Były sędzia piłkarski Mario van der Ende w rozmowie z "Przeglądem Sportowym Onet" wspomina, że "Niemcy zrobili z tego wielką burzę", ale był to jeden błąd Polaka na przestrzeni dwóch lat. - Poziom, na który wszedł Marciniak od mundialu w Katarze, był niewyobrażalny. Tamten finał powinien być pokazywany na wszystkich szkoleniach - uważa.
Dodaje, że "świat sędziowski jest chory". Gdy piłkarz zaprzepaści szansę na gola, ma szansę wytłumaczyć się z tego w rozmowie z mediami. Sędzia nie może się bronić. Nie broni go też federacja.
Sędzia przyjeżdża na zgrupowanie przed dużym turniejem i pierwsze, co słyszy to: "Masz zamknąć mordę, żadnego gadania z mediami". Przecież to chore - grzmi van der Ende, który zdradza również, że przed laty usłyszał od prezydenta FIFA Seppa Blattera, że "w futbolu najważniejsza jest polityka".
Były sędzia chwali Marciniaka
Marciniak to prawdziwy Rzymianin - mówi Mario van der Ende w rozmowie z "Przeglądem Sportowym Onet". - Jak widzę Marciniaka, to przychodzi mi do głowy Imperium Rzymskie i wychodzący na środek Koloseum gladiator. Gladiatorzy walczyli o życie, ale ci najlepsi wkraczali na arenę wyprostowani, pewni siebie, z naprężonymi mięśniami i uśmiechem. Taki musi być człowiek, który sędziuje najważniejsze mecze świata. Taki jest Marciniak. Jego można wysłać na wojnę - przekonuje.
Były sędzia mówi że, Marciniak nie popełnił żadnego błędu w dwóch prowadzonych spotkaniach na Euro. Przekonuje, że zbudował pewność siebie, formę fizyczną i posiada ogromne doświadczenie.
Marciniak jest ceniony przez najlepszych piłkarzy. Wiedzą, że pozwoli im decydować o losach spotkania, że nie wepchnie się na pierwszy plan. Szanują jego pewność siebie. W szatni przed meczem nikt na pewno nie mówi: wskoczmy na Marciniaka, próbujmy go ustawić. Wiedzą, że się nie da - mówi Mario van der Ende.

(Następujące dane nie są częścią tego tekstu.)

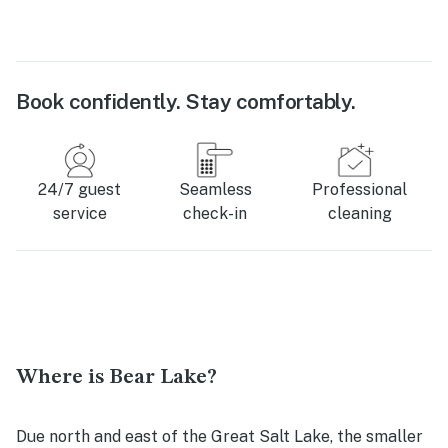
Book confidently. Stay comfortably.
24/7 guest
Seamless
Professional
service
check-in
cleaning
Where is Bear Lake?
Due north and east of the Great Salt Lake, the smaller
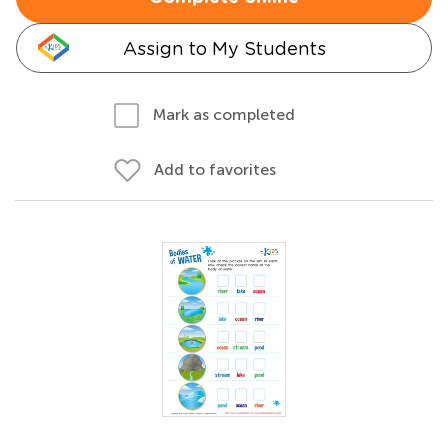
Assign to My Students
Mark as completed
Add to favorites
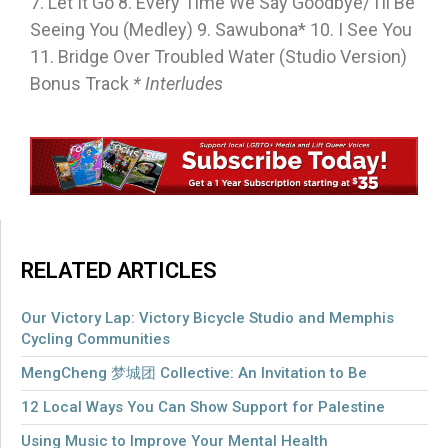
7. Let It Go 8. Every Time We Say Goodbye/ I’ll Be
Seeing You (Medley) 9. Sawubona* 10. I See You
11. Bridge Over Troubled Water (Studio Version)
Bonus Track
* Interludes
RELATED ARTICLES
Our Victory Lap: Victory Bicycle Studio and Memphis
Cycling Communities
MengCheng 梦城团 Collective: An Invitation to Be
12 Local Ways You Can Show Support for Palestine
Using Music to Improve Your Mental Health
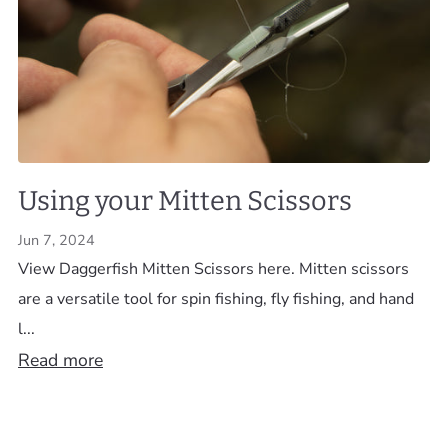
Using your Mitten Scissors
Jun 7, 2024
View Daggerfish Mitten Scissors here. Mitten scissors
are a versatile tool for spin fishing, fly fishing, and hand
l...
Read more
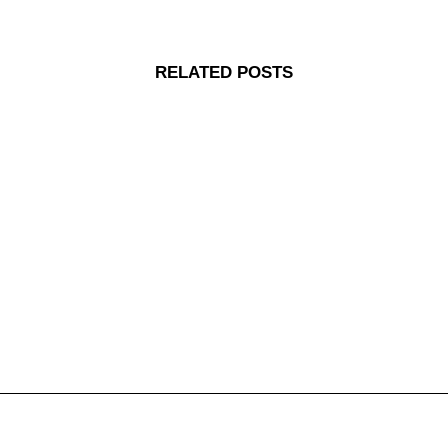
RELATED POSTS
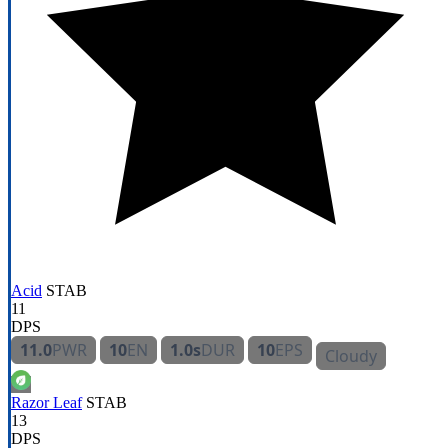
Acid
STAB
11
DPS
11.0
PWR
10
EN
1.0s
DUR
10
EPS
Cloudy
Razor Leaf
STAB
13
DPS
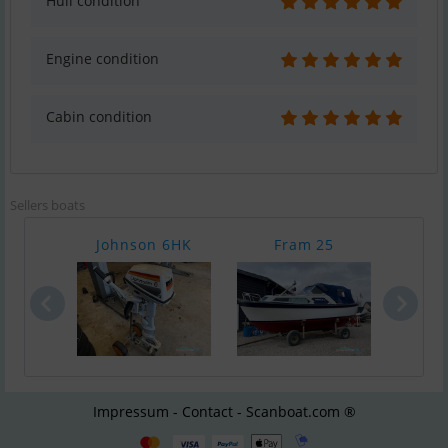
Hull condition
Engine condition
Cabin condition
Sellers boats
Johnson 6HK
Fram 25
Hobr
Impressum - Contact - Scanboat.com ®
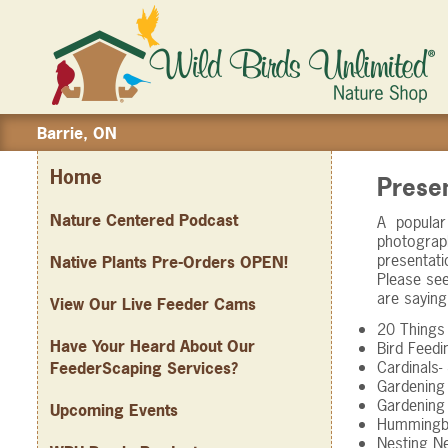
Barrie, ON
Home
Prese
Nature Centered Podcast
A popular
photograp
presentati
Native Plants Pre-Orders OPEN!
Please see
are saying
View Our Live Feeder Cams
20 Things
Have Your Heard About Our
Bird Feed
Cardinals
FeederScaping Services?
Gardening 
Gardening 
Upcoming Events
Hummingbi
Nesting N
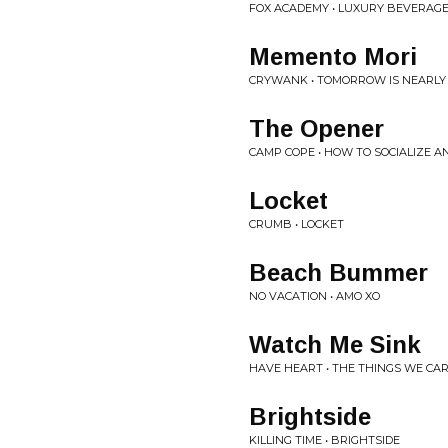
FOX ACADEMY • LUXURY BEVERAG
Memento Mori
CRYWANK • TOMORROW IS NEARLY 
The Opener
CAMP COPE • HOW TO SOCIALIZE A
Locket
CRUMB • LOCKET
Beach Bummer
NO VACATION • AMO XO
Watch Me Sink
HAVE HEART • THE THINGS WE CA
Brightside
KILLING TIME • BRIGHTSIDE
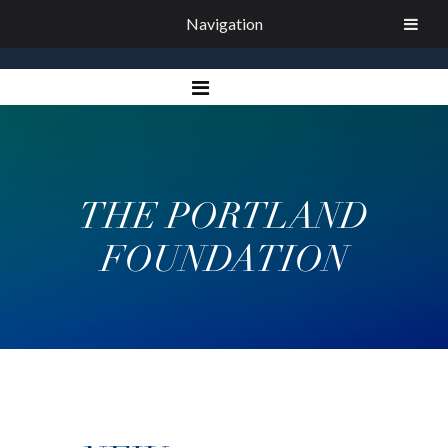
Navigation
THE PORTLAND
FOUNDATION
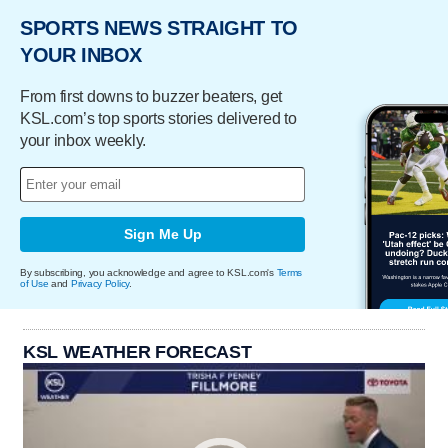
SPORTS NEWS STRAIGHT TO
YOUR INBOX
From first downs to buzzer beaters, get
KSL.com’s top sports stories delivered to
your inbox weekly.
Sign Me Up
By subscribing, you acknowledge and agree to KSL.com's
Terms
of Use
and
Privacy Policy
.
KSL WEATHER FORECAST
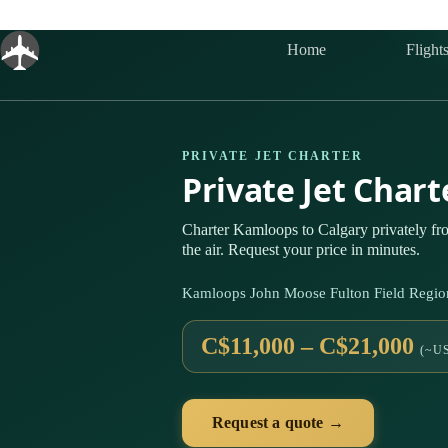
Skip
to
content
Home
Flight
PRIVATE JET CHARTER
Private Jet Char
Charter Kamloops to Calgary privately f
the air. Request your price in minutes.
Kamloops John Moose Fulton Field Region
C$11,000 – C$21,000
(~US
Request a quote →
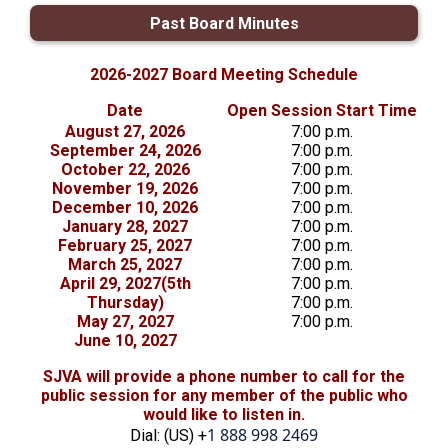
Past Board Minutes
2026-2027 Board Meeting Schedule
Date
Open Session Start Time
August 27, 2026
7:00 p.m.
September 24, 2026
7:00 p.m.
October 22, 2026
7:00 p.m.
November 19, 2026
7:00 p.m.
December 10, 2026
7:00 p.m.
January 28, 2027
7:00 p.m.
February 25, 2027
7:00 p.m.
March 25, 2027
7:00 p.m.
April 29, 2027(5th
7:00 p.m.
Thursday)
7:00 p.m.
May 27, 2027
7:00 p.m.
June 10, 2027
SJVA will provide a phone number to call for the
public session for any member of the public who
would like to listen in.
1 888 998 2469
Dial: (US) +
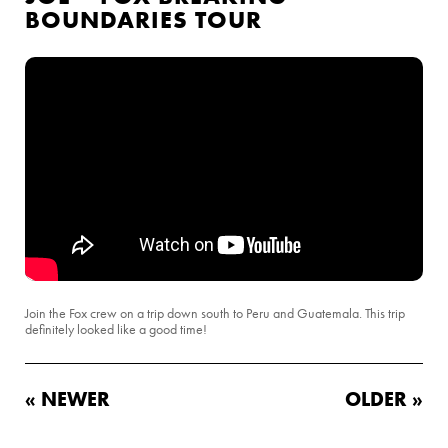
BOUNDARIES TOUR
Join the Fox crew on a trip down south to Peru and Guatemala. This trip
definitely looked like a good time!
« NEWER
OLDER »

Mario van der Ende przekonuje, że na Euro zaproszono 19 zespołów sędziowskich, ale połowy w ogóle nie powinno być na turnieju. - Hiszpan Manzano, Rumun Kovacs, kilku innych. Nie dorośli do poziomu tego turnieju. Tylko trzeba było spełnić jakieś tam obietnice. Sędziowie z Rumunii, Szwecji, Słowacji nie pracują na co dzień z VAR-em. Nie mają go w lidze. Nie umieją. Uczą się w najważniejszym turnieju na kontynencie - mówi Holender.
Sędziowskie struktury nadal działają jak 60 lat temu. Albo się z tego wyrwiemy, zmienimy mentalność, zaczniemy tłumaczyć swoje decyzje, albo dalej będziemy jak jakaś dziwna sekta, w której trzeba trzymać mordę na kłódkę - kończy.